Xmo Strata boss Steve Martin said he could put a precise figure on the number of signs affected but anecdotal information fed back by crews through the company’s XmoMan project management system was building a picture that should focus minds in the industry.
“The problem is sometimes that sign foundations are unseen and uninspected for a long period of time,” he said.
“We’re not suggesting that there should be any degree of alarm about this – but the fact is that if a sign is brought down by the wind, as happens occasionally, anyone standing in the way is unlikely to survive.
“They can weigh one to two tonnes and have sail-like qualities in a storm. Contractors should inspect them at every reasonable opportunity and report any apparent shortcomings to the client.”
Xmo Strata crews attended several signs this winter which posed a potential threat to site staff and customers.
Martin says: “Clients are always grateful to be made aware of problems and they are always dealt with professionally, but contractors are very price-sensitive and sometimes price jobs like replacement signs without a proper inspection of the foundations.
“They do that because addressing problems in the foundations can be expensive and they fear it might price them out of the job. But failing to address problems could ultimately lead to tragedy, as most clients are acutely aware.”

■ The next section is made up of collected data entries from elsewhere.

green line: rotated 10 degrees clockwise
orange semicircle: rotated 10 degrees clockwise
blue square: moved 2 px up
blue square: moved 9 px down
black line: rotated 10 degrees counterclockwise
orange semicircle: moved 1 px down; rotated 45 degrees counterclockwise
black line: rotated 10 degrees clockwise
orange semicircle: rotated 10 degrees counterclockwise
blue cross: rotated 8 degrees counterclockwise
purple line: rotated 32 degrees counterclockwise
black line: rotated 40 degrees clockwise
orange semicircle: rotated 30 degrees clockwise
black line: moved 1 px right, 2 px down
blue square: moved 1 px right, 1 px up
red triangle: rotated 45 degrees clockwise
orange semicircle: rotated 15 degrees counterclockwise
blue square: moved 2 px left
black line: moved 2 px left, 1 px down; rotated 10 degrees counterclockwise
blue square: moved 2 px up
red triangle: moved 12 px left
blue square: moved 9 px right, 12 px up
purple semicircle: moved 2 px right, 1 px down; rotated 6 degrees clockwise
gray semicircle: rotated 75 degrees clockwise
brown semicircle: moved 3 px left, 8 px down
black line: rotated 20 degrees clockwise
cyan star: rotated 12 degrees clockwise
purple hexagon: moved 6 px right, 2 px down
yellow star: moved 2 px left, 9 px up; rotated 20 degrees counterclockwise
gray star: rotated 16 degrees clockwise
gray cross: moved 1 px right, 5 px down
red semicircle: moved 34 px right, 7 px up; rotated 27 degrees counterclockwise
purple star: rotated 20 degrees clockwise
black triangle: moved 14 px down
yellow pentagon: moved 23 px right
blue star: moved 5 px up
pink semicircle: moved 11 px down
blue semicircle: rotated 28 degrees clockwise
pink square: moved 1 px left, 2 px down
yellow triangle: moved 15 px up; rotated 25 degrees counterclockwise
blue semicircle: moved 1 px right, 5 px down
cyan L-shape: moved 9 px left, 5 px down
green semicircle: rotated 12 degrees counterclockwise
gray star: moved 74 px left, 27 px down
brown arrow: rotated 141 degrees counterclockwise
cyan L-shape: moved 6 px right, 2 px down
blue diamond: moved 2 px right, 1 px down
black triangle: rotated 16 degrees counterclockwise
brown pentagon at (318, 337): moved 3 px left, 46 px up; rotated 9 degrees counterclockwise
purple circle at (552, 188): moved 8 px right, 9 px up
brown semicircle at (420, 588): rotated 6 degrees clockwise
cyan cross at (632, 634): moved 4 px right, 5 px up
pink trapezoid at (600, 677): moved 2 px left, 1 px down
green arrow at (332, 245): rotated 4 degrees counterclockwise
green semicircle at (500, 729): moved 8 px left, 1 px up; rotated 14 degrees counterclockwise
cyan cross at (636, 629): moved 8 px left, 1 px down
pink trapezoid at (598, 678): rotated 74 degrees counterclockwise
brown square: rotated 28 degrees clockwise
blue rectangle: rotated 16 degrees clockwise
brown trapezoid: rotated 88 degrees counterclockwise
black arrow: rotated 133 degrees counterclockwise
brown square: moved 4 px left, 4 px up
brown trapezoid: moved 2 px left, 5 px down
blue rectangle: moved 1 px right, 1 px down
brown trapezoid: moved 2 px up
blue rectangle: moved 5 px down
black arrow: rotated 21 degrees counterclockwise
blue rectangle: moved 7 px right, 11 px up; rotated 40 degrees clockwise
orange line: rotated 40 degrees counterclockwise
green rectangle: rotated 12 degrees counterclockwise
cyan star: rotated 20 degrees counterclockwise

Xmo Strata crews are told to do a visual inspection of sign foundations whenever they work on a sign – particularly replacing one.
“We are sometimes asked to replace a sign with a larger one, and find that the foundations are not even suitable for the existing sign,” said Martin.
“One key factor is the shape of the foundations – really, it’s that simple. They should be square or oblong, not oval or an irregular shape; the sides should be clinically vertical, with well-defined corners. Yet we quite often find oval-shaped foundations which taper underground in towards the centre of gravity of the sign, because that is the easiest, simplest way to dig a hole. It’s like putting the sign on a pivot, and signs on foundations like that are much more likely to move in a strong wind. No signs should ever move in a wind.”